▶ _Task material_:
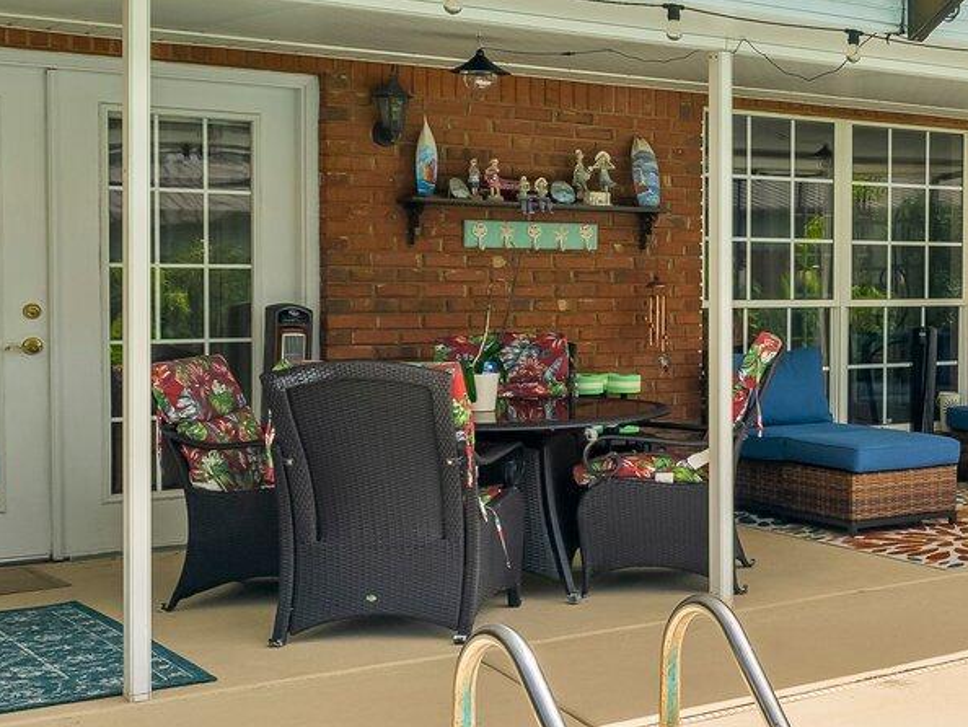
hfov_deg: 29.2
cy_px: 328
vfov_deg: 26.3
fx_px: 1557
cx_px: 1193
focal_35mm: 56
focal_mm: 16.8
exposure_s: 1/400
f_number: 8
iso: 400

...

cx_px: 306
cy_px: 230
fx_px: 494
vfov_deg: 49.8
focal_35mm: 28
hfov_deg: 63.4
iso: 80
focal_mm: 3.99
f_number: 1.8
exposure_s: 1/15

▶ _Work request_: Write out exactly the lines above between the line with "focal_35mm: 28" and the line with "exposure_s: 1/15", inclusive, and nothing beyond them.

▶ _Exercise output_:
focal_35mm: 28
hfov_deg: 63.4
iso: 80
focal_mm: 3.99
f_number: 1.8
exposure_s: 1/15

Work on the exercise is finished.